# My open media room so far, trial stage



## bmfjimbo80 (Jan 12, 2012)

Slowly putting together my open media room as money permits. Right now i'm in the trial phase of projector screen colors. Nothing like DIY speaker stands and temporary projector/media rack hehe. How bout them surround speakers, don't let those Logitech computer speakers and sub just sit on a shelf collecting dust, SVS system to replace these bad boys once everything finished.


:dumbcrazy:


----------



## BD55 (Oct 18, 2011)

What do you plan on doing with the baseboard area? With it being open already, it seems like that would be a great place to run your cabling and be one step closer to finishing.


----------



## bmfjimbo80 (Jan 12, 2012)

Yep my plans exactly. Its opened up right now because the basement had a lil bit of water get in and all the drywall was soaked back during our hurricane.
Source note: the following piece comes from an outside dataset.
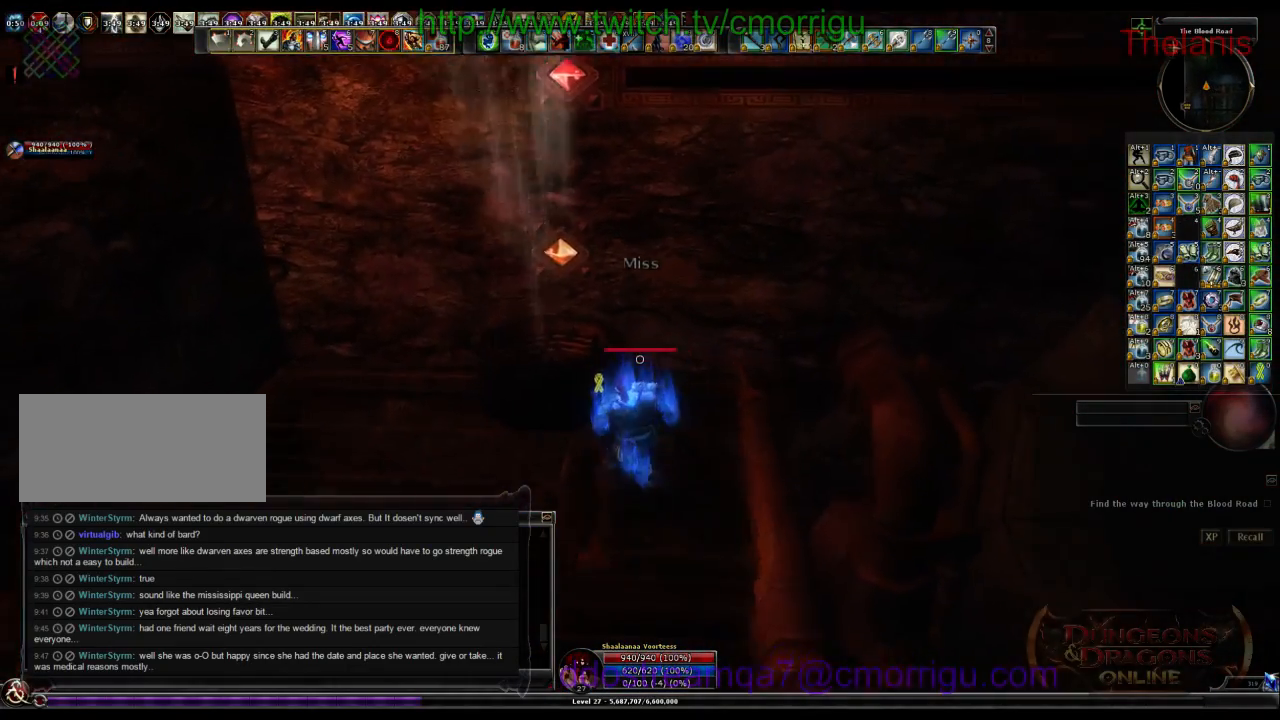
{"keys": [], "events": [[133, "w", "up"], [233, "a", "up"]]}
I have since fixed the problem though it was a downspout that was dumping on the ground.


----------



## BD55 (Oct 18, 2011)

I hate those cursed downspouts! I had the exact same problem with one. It has an extension away from the house, but had fallen off in a storm, letting a bunch of water pool right by the window well. I am making sure they are firmly attached from now on! (Who'd a thunk a little 3 foot extension would keep your basement from flooding?)


----------